Hace un par de días se ha suicidado una chica, amiga del hijo de una antigua compañera. El hecho me ha recordado unas palabras pronunciadas en el entierro de otro suicida al que todos llorábamos entre la pena, la culpa y la rabia: «Qué mierda de mundo es este en el que no hay lugar para gente como Nicolás», dijo alguien. Echo en falta recursos que se dirijan a quienes no portan etiqueta. Como ocurre con las adaptaciones curriculares significativas, los profesionales que atendemos a los etiquetados tenemos como finalidad su encaje en el marco que por ley les corresponde. Como en los viajes organizados, si hoy es martes, esto es Berlín. Si tienes 13 años, debes estar aquí. De hecho, cada vez se insiste más en que la repetición de curso debe ser algo excepcional.
Si antepusiéramos la etiqueta «adolescente» a la de «Trastorno Específico del Lenguaje», por ejemplo, deberíamos admitir que todos necesitan intervención
La mayoría de las intervenciones desarrolladas en el centro tienen que ver con lo académico o, en el mejor de los casos, persiguen que la persona atendida aprenda a relacionarse con los demás de forma sana. Aunque estos recursos son absolutamente necesarios, me pregunto por qué son, también, prácticamente unidireccionales, señalando a la etiqueta.
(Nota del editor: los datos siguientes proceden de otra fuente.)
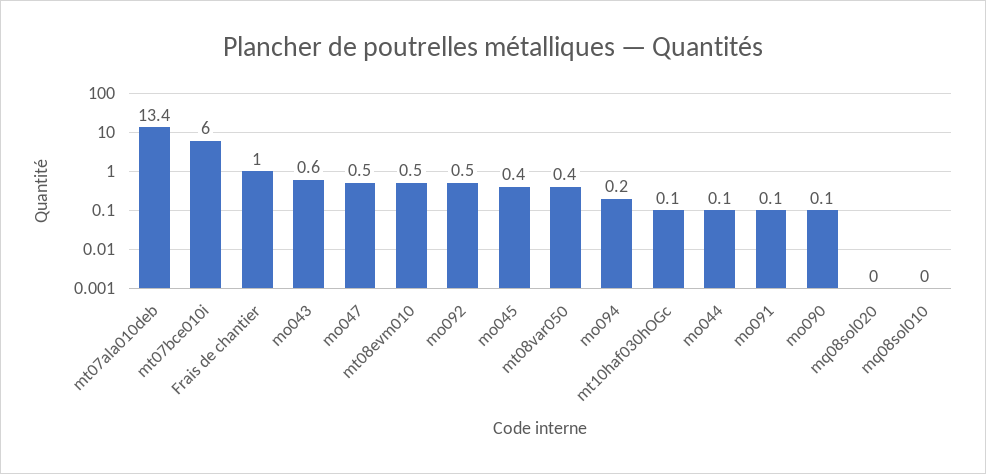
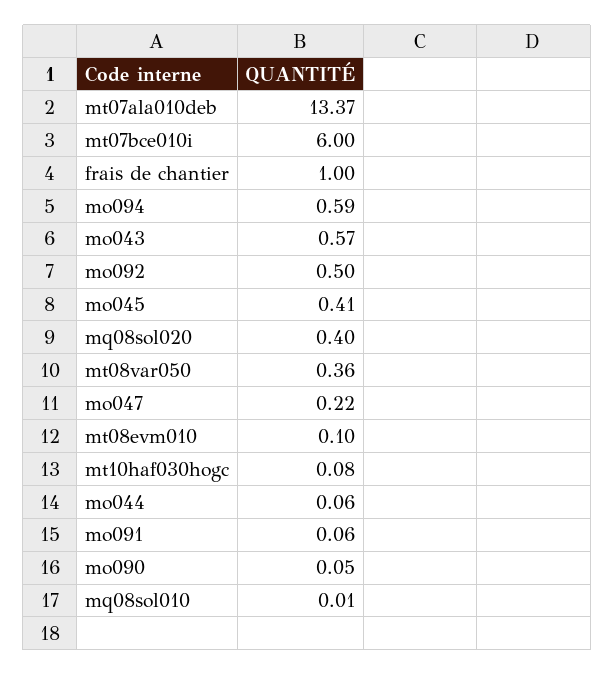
mo047: 0.5 -> 0.22
mt08evm010: 0.5 -> 0.1
mo094: 0.2 -> 0.59
mq08sol020: 0 -> 0.4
Y, al menos en parte, la respuesta es porque se atiende a esa etiqueta, pero no al o la adolescente que la porta, porque si antepusiéramos la etiqueta «adolescente» a la de «Trastorno Específico del Lenguaje», por ejemplo, deberíamos admitir que todos necesitan intervención. En la inclusión hay dos elementos: la sociedad y el incluible. Insistimos en incrustar al incluible en un nicho que no existe, porque el grupo no está dispuesto ni preparado para abrirlo.
Cuando un etiquetado logra acabar bachillerato, es siempre el más aplaudido por el resto del alumnado, en una especie de homenaje tácito que le reconoce el logro personal de hacerse un hueco en la normalidad, a pesar de su etiqueta y de las bromas, burlas y aislamientos infringidos a lo largo de su permanencia en el centro. En una especie de ceremonia de iniciación, se le otorga en esos vítores y aplausos una pretendida inclusión en el grupo: eres de los nuestros, has superado las pruebas, no te has rendido, eres fuerte y has sobrevivido a nuestro señalamiento como diferente. Se le concede puntualmente la ilusión de encajar porque en el ámbito académico ha llegado a la misma meta que el resto, y en el social el grupo se deshace a partir de ese momento clave. Nunca he asistido a la fiesta que se celebra después de la cena que compartimos los docentes con quienes egresan del centro. Me gustaría creer que quienes portan etiqueta participan en ella con naturalidad, acogidos por el grupo como uno más.